START Material to process
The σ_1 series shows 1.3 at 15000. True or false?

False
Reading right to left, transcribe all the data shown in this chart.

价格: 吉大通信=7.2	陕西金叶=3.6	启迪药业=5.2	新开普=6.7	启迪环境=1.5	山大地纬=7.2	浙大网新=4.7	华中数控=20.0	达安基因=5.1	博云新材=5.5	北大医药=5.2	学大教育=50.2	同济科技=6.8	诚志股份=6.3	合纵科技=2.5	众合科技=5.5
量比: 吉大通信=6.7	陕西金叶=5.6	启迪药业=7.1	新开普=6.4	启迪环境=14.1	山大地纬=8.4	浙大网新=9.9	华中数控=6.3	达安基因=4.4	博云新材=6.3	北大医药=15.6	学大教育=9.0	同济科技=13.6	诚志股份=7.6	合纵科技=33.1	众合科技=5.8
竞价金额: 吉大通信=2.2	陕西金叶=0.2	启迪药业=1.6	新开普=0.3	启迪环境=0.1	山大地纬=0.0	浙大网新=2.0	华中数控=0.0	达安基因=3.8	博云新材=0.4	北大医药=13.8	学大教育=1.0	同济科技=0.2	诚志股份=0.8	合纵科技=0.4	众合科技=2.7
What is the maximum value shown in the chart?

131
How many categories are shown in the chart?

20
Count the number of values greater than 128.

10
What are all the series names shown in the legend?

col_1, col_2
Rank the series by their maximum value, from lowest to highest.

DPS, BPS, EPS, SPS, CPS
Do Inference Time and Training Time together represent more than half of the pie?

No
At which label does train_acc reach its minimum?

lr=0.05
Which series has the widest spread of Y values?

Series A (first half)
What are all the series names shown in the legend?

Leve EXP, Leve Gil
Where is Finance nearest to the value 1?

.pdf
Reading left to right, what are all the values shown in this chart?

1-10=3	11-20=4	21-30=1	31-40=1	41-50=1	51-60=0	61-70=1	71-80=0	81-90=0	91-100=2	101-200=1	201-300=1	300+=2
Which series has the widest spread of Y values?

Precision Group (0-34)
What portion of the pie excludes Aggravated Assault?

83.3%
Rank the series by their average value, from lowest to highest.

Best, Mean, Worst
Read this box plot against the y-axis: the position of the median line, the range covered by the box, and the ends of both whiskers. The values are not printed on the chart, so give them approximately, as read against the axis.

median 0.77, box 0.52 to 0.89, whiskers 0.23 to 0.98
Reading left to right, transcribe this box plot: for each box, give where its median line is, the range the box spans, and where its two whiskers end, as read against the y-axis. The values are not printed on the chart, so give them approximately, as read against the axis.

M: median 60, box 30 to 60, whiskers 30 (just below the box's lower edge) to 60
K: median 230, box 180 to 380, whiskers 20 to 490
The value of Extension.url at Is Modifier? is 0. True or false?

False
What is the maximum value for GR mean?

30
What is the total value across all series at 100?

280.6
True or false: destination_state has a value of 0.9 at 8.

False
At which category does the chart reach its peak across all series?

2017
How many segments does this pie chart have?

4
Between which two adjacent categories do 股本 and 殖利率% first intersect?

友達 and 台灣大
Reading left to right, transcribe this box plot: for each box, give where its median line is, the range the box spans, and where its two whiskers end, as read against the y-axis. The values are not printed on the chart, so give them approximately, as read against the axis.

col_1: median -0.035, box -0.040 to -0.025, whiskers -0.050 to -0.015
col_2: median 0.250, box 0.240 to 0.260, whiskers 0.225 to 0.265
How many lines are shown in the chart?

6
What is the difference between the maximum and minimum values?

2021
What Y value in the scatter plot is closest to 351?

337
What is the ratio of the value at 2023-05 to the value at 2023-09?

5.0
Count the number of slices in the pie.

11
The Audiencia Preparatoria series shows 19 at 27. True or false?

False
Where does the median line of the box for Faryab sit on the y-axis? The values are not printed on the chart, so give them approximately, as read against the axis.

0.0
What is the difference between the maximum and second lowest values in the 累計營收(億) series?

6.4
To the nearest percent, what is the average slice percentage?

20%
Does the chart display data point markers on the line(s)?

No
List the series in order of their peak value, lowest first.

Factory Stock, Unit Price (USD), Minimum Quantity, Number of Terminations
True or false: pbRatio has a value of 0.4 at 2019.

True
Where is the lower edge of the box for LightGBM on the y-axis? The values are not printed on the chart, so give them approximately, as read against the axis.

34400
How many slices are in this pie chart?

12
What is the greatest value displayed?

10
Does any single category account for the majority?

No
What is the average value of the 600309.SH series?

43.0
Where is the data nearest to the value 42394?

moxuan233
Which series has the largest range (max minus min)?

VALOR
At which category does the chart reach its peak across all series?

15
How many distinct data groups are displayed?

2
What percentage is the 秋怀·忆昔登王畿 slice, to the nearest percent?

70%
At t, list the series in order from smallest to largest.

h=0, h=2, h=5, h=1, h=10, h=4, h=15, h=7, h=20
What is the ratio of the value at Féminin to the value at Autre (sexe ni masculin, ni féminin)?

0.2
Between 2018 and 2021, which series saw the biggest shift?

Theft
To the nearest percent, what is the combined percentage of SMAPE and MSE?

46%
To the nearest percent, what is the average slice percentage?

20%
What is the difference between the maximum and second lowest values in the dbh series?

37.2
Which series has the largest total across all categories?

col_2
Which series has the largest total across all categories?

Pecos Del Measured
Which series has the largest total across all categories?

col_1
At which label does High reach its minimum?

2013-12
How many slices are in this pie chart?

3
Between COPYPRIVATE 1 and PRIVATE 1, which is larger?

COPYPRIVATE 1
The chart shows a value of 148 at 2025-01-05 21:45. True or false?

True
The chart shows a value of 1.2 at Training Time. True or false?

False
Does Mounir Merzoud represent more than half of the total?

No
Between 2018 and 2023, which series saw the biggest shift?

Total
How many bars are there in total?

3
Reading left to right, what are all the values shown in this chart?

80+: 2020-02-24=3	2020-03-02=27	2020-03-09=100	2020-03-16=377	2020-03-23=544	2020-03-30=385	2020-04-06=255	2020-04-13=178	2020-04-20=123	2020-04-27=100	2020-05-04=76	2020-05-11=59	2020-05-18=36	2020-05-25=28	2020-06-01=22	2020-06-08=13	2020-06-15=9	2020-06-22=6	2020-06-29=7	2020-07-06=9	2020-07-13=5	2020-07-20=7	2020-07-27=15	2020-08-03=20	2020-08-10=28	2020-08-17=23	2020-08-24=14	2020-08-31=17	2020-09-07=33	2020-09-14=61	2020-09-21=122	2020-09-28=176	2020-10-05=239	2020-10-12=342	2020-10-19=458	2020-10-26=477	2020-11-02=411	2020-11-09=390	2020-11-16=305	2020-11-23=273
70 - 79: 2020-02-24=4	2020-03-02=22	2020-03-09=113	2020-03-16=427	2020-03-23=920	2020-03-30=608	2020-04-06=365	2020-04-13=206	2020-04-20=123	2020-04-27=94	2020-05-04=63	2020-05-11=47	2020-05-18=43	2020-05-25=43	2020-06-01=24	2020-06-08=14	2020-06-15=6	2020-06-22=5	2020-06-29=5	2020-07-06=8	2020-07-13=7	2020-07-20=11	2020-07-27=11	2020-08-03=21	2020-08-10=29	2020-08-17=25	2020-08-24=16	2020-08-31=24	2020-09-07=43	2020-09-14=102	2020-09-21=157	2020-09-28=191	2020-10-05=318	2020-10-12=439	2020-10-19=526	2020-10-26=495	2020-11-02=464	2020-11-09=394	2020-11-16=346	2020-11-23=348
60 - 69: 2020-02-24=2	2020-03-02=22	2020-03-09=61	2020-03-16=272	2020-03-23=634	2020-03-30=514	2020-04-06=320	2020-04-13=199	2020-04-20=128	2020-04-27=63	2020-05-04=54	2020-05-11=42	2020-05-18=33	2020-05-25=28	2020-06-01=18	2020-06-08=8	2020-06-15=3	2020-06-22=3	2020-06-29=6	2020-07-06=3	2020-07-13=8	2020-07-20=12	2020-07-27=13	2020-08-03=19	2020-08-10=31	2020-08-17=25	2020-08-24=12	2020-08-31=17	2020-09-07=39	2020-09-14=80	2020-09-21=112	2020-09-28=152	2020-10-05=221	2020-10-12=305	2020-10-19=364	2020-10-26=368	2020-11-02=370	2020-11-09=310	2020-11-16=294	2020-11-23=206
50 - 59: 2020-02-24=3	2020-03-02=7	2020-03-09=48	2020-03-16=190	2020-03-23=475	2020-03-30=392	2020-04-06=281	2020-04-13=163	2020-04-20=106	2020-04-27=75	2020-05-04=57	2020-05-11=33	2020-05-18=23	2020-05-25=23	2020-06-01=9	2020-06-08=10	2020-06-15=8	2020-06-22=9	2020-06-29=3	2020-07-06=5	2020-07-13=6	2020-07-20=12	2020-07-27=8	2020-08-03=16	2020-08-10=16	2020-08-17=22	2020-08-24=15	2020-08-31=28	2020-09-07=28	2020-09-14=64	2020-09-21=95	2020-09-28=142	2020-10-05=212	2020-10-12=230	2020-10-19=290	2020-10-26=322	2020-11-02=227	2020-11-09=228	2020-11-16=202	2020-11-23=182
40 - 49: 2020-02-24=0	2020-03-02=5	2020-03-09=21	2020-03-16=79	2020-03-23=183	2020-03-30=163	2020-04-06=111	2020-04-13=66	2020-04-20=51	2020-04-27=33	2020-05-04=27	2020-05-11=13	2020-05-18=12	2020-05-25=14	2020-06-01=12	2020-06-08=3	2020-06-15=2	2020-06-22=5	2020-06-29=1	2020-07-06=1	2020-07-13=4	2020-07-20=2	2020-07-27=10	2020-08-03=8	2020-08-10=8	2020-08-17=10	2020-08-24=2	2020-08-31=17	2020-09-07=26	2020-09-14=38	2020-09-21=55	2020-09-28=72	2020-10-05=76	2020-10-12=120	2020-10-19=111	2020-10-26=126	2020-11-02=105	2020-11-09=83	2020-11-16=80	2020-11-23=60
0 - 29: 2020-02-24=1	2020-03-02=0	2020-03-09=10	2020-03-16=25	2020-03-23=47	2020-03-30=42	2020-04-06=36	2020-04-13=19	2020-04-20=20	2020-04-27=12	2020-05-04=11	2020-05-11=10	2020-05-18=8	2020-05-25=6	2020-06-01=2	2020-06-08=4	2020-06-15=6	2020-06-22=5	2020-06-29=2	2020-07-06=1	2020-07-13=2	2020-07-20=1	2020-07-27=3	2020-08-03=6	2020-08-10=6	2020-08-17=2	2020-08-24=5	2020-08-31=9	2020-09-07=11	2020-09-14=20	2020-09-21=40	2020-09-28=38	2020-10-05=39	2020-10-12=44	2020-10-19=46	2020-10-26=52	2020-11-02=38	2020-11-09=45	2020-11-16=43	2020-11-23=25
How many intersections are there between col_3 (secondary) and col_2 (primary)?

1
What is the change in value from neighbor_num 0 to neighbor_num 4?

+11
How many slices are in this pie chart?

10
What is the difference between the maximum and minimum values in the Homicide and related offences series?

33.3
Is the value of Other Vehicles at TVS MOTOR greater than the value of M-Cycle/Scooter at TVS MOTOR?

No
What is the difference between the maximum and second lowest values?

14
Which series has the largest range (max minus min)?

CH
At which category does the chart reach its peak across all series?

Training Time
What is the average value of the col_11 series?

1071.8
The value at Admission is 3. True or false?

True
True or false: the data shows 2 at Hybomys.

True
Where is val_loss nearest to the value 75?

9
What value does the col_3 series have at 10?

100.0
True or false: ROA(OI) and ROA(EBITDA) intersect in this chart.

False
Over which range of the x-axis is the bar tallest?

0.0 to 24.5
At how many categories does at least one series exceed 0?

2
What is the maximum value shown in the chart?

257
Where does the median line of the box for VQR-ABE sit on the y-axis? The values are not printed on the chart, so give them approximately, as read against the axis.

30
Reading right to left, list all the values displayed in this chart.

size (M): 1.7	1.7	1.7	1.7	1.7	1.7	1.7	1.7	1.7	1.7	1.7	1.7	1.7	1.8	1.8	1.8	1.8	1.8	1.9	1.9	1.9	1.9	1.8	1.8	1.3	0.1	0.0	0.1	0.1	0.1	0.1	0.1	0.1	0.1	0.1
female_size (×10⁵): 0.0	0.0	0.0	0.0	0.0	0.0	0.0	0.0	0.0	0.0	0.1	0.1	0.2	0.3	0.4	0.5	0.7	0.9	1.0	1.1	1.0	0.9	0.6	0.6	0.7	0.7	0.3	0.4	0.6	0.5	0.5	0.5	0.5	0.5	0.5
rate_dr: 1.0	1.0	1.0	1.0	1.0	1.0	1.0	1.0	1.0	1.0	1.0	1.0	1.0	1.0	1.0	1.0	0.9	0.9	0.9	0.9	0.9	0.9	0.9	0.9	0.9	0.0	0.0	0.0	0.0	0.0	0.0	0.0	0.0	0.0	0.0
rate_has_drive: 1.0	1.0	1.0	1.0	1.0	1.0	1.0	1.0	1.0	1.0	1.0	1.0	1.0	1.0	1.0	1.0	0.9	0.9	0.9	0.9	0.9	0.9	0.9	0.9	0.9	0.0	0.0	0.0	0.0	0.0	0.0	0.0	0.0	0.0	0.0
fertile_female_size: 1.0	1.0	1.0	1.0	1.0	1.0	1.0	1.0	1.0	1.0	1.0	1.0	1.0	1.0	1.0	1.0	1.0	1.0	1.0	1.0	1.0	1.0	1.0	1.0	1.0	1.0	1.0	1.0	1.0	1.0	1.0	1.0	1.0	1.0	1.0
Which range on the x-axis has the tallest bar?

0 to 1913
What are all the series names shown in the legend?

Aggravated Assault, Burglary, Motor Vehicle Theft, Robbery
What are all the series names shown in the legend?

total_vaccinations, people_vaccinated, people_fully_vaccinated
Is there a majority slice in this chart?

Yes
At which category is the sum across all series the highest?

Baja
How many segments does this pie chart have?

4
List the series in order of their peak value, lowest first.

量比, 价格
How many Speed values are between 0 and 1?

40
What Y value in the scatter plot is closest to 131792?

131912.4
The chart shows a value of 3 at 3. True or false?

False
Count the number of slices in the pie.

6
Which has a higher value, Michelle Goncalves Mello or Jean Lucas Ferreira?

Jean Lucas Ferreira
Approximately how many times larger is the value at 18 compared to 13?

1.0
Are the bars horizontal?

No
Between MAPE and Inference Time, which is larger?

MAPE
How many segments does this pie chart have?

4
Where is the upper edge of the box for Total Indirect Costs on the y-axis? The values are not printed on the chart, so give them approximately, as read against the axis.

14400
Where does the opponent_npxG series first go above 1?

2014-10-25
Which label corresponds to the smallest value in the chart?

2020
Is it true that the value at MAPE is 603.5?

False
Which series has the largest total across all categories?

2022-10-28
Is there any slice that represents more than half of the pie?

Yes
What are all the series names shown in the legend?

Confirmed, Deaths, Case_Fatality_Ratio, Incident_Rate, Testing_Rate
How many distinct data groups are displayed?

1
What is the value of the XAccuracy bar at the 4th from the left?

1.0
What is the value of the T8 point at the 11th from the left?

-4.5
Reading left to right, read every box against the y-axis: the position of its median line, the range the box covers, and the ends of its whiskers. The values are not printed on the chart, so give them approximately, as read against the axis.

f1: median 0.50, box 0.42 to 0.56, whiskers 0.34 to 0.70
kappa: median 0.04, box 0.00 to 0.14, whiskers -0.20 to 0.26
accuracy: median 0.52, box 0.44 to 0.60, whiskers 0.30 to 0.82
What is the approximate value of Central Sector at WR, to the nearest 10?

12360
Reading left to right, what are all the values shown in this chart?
END Material to process
**Assigned task:** Recast the lines of the records from the line containing "Pecos Del Measured" through the line containing "The chart shows a value of 1.2" as a numbered list, omitting blank lines.

**Answer to the exercise:**
1. Pecos Del Measured
2. Which series has the largest total across all categories?
3. col_1
4. At which label does High reach its minimum?
5. 2013-12
6. How many slices are in this pie chart?
7. 3
8. Between COPYPRIVATE 1 and PRIVATE 1, which is larger?
9. COPYPRIVATE 1
10. The chart shows a value of 148 at 2025-01-05 21:45. True or false?
11. True
12. The chart shows a value of 1.2 at Training Time. True or false?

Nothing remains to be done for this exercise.